(Beginning of Task input)
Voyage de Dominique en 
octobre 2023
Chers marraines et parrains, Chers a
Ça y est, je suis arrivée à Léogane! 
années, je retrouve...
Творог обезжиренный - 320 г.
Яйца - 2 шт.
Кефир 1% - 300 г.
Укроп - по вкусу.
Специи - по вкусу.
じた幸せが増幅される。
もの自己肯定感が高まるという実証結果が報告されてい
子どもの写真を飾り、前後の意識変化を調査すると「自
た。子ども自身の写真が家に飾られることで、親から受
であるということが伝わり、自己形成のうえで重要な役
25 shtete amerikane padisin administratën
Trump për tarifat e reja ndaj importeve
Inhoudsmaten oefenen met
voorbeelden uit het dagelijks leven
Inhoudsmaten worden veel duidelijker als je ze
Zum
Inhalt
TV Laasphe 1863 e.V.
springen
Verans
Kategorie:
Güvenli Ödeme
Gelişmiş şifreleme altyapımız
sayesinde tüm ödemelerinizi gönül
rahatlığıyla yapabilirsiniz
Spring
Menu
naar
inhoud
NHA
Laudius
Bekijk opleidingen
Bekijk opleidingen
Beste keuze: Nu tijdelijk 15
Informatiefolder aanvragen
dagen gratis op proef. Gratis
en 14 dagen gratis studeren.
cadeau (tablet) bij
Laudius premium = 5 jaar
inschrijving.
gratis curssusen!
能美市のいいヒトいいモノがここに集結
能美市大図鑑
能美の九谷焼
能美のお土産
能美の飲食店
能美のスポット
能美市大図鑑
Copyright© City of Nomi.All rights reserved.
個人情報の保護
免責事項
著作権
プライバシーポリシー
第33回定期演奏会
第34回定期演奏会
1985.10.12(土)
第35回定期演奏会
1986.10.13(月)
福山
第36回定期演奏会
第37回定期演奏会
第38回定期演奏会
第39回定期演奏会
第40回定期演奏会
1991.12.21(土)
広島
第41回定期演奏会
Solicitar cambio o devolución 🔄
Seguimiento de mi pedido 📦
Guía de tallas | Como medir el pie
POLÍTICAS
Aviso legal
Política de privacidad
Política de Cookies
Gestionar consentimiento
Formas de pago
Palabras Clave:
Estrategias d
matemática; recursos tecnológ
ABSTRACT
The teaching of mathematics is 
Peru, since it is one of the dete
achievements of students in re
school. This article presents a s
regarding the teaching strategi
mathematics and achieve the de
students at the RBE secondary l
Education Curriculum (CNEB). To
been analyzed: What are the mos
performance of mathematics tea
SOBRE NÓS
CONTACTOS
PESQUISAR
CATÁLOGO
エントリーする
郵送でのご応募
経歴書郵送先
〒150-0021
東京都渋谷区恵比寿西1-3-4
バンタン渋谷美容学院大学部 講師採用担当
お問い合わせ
(End of Task input)
Goal of the exercise:
Can you arrange every line of text from all the entries above into a JSON list of strings, one string per line, leaving out blank lines?

Output of the task:
[
  "Voyage de Dominique en ",
  "octobre 2023",
  "Chers marraines et parrains, Chers a",
  "Ça y est, je suis arrivée à Léogane! ",
  "années, je retrouve...",
  "Творог обезжиренный - 320 г.",
  "Яйца - 2 шт.",
  "Кефир 1% - 300 г.",
  "Укроп - по вкусу.",
  "Специи - по вкусу.",
  "じた幸せが増幅される。",
  "もの自己肯定感が高まるという実証結果が報告されてい",
  "子どもの写真を飾り、前後の意識変化を調査すると「自",
  "た。子ども自身の写真が家に飾られることで、親から受",
  "であるということが伝わり、自己形成のうえで重要な役",
  "25 shtete amerikane padisin administratën",
  "Trump për tarifat e reja ndaj importeve",
  "Inhoudsmaten oefenen met",
  "voorbeelden uit het dagelijks leven",
  "Inhoudsmaten worden veel duidelijker als je ze",
  "Zum",
  "Inhalt",
  "TV Laasphe 1863 e.V.",
  "springen",
  "Verans",
  "Kategorie:",
  "Güvenli Ödeme",
  "Gelişmiş şifreleme altyapımız",
  "sayesinde tüm ödemelerinizi gönül",
  "rahatlığıyla yapabilirsiniz",
  "Spring",
  "Menu",
  "naar",
  "inhoud",
  "NHA",
  "Laudius",
  "Bekijk opleidingen",
  "Bekijk opleidingen",
  "Beste keuze: Nu tijdelijk 15",
  "Informatiefolder aanvragen",
  "dagen gratis op proef. Gratis",
  "en 14 dagen gratis studeren.",
  "cadeau (tablet) bij",
  "Laudius premium = 5 jaar",
  "inschrijving.",
  "gratis curssusen!",
  "能美市のいいヒトいいモノがここに集結",
  "能美市大図鑑",
  "能美の九谷焼",
  "能美のお土産",
  "能美の飲食店",
  "能美のスポット",
  "能美市大図鑑",
  "Copyright© City of Nomi.All rights reserved.",
  "個人情報の保護",
  "免責事項",
  "著作権",
  "プライバシーポリシー",
  "第33回定期演奏会",
  "第34回定期演奏会",
  "1985.10.12(土)",
  "第35回定期演奏会",
  "1986.10.13(月)",
  "福山",
  "第36回定期演奏会",
  "第37回定期演奏会",
  "第38回定期演奏会",
  "第39回定期演奏会",
  "第40回定期演奏会",
  "1991.12.21(土)",
  "広島",
  "第41回定期演奏会",
  "Solicitar cambio o devolución 🔄",
  "Seguimiento de mi pedido 📦",
  "Guía de tallas | Como medir el pie",
  "POLÍTICAS",
  "Aviso legal",
  "Política de privacidad",
  "Política de Cookies",
  "Gestionar consentimiento",
  "Formas de pago",
  "Palabras Clave:",
  "Estrategias d",
  "matemática; recursos tecnológ",
  "ABSTRACT",
  "The teaching of mathematics is ",
  "Peru, since it is one of the dete",
  "achievements of students in re",
  "school. This article presents a s",
  "regarding the teaching strategi",
  "mathematics and achieve the de",
  "students at the RBE secondary l",
  "Education Curriculum (CNEB). To",
  "been analyzed: What are the mos",
  "performance of mathematics tea",
  "SOBRE NÓS",
  "CONTACTOS",
  "PESQUISAR",
  "CATÁLOGO",
  "エントリーする",
  "郵送でのご応募",
  "経歴書郵送先",
  "〒150-0021",
  "東京都渋谷区恵比寿西1-3-4",
  "バンタン渋谷美容学院大学部 講師採用担当",
  "お問い合わせ"
]